Le montant des fraudes sociales en France pour l’année 2025 est estimé à 14 milliards d’euros, selon une évaluation du Haut Conseil du financement de la protection sociale (HCFiPS) publiée le 13 janvier 2026.
Ce chiffre représente une augmentation d’un milliard d’euros par rapport à l’estimation de 2024, en raison de l’inflation et de l’extension du périmètre d’évaluation. Malgré cette hausse, le taux des fraudes sociales reste stable par rapport à l’année précédente. Une part importante de cette fraude provient du travail dissimulé par des entreprises, représentant plus de 50 % de la somme totale. Parmi les secteurs les plus concernés figurent le bâtiment, l’hôtellerie-restauration, les transports, et les petits commerces alimentaires.
La fraude des bénéficiaires des prestations sociales représente quant à elle seulement un tiers de ce montant, une part bien moins importante que ce que l’on pourrait supposer. Le rapport souligne également que certaines activités, telles que les microentrepreneurs et les travailleurs des plateformes, contribuent à hauteur de 1,6 milliard d’euros au manque à gagner pour la Sécurité sociale.
Les microentrepreneurs, notamment ceux des plateformes numériques, représentent une catégorie particulièrement problématique. Le HCFiPS note que la part de microentrepreneurs ayant des anomalies dans leurs déclarations fiscales varie entre 34 et 39 %. Parmi les travailleurs des plateformes, environ 71 % déclarent un chiffre d’affaires inférieur au montant réel des transactions enregistrées, un chiffre qui grimpe à 90 % pour les livreurs à domicile et les chauffeurs VTC. Ces anomalies se produisent en grande partie parce que ces travailleurs n’ont souvent que peu ou pas de formation en gestion fiscale, rendant la sous-déclaration plus fréquente.
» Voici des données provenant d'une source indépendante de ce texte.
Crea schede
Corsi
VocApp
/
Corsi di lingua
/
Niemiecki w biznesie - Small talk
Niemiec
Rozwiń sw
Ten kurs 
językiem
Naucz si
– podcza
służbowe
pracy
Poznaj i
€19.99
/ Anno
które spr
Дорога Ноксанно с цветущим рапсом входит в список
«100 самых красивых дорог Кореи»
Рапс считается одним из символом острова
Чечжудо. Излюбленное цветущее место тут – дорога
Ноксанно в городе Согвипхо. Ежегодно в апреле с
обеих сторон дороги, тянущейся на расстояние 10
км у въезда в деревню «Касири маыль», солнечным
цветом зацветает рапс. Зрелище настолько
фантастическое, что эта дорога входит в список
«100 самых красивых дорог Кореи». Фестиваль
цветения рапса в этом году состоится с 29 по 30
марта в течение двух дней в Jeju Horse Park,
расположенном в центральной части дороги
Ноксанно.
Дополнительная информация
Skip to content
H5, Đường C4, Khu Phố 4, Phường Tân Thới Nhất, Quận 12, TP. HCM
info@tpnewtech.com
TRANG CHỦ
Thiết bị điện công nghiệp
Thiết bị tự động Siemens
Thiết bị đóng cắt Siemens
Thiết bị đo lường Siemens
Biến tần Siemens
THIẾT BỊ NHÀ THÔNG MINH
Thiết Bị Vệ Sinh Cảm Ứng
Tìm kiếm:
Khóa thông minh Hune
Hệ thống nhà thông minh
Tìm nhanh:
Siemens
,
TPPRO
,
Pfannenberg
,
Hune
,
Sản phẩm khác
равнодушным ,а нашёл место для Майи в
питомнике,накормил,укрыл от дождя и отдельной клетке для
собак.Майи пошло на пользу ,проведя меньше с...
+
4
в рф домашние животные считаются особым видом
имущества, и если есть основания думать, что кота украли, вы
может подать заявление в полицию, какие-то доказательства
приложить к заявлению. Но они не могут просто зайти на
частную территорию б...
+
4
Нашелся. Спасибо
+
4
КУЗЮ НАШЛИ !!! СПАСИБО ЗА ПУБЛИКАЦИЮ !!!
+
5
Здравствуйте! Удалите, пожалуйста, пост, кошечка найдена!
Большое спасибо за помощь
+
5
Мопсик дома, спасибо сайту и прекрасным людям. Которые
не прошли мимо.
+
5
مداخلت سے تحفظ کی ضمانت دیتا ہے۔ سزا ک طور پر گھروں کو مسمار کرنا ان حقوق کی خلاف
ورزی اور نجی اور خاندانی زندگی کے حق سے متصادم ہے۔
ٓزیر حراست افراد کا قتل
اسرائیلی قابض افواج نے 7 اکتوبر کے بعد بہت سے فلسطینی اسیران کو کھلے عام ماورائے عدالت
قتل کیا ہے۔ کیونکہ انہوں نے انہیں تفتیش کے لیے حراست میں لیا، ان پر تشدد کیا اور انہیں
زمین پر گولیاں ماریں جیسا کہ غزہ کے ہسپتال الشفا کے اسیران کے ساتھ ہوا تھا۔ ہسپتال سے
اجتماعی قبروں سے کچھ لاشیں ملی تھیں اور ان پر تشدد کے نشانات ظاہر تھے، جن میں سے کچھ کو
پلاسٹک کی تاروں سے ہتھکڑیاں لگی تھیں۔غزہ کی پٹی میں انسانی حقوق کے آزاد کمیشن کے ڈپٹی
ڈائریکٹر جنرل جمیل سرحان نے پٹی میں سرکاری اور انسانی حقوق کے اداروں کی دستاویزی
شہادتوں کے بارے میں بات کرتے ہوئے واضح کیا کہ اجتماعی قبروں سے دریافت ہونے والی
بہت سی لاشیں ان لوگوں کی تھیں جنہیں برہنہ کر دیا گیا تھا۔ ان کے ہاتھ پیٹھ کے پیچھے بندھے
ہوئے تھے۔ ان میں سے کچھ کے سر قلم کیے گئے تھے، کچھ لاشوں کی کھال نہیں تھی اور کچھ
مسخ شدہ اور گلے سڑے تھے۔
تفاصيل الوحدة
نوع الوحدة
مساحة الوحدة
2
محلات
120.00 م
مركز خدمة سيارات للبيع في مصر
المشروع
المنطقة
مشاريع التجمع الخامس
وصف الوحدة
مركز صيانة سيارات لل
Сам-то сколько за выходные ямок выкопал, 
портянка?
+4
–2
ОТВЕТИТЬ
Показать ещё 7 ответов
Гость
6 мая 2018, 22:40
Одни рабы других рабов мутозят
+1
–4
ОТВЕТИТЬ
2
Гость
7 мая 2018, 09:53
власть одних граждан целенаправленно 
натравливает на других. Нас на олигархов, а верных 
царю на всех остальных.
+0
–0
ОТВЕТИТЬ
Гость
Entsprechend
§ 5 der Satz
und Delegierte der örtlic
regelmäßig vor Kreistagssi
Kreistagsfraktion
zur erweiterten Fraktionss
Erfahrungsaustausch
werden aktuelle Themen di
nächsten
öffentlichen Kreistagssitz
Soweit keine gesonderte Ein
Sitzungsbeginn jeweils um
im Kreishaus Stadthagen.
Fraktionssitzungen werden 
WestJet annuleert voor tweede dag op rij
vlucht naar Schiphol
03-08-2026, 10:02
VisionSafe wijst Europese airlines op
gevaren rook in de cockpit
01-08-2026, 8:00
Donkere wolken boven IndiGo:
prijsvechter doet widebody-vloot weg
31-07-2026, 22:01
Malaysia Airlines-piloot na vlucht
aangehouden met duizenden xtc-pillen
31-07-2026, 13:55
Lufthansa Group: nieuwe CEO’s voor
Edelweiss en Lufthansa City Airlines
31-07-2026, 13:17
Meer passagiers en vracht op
Difficultés de détection des fraudes sociales et de recouvrement
Bien que la détection des fraudes sociales progresse, notamment grâce à de nouveaux outils et moyens renforcés, le recouvrement reste limité. En 2024, 2 milliards d’euros de fraudes ont été détectés, mais seulement 680 millions d’euros ont pu être récupérés, soit environ 5 % du total théorique. Ce faible taux de recouvrement est dû à plusieurs facteurs, dont l’organisation du travail avec de nombreuses entreprises éphémères ou des sous-traitants qui disparaissent rapidement après avoir été prises en flagrant délit.

Dominique Libault, président du HCFiPS, souligne que beaucoup de fraudes proviennent de structures temporaires, souvent créées pour échapper aux contrôles. Le taux de fraude dans certains secteurs comme le BTP reste particulièrement élevé. Pour y remédier, le gouvernement prévoit l’introduction d’un prélèvement à la source pour les travailleurs des plateformes, une mesure qui pourrait réduire significativement la fraude, avec une première phase lancée dès 2026.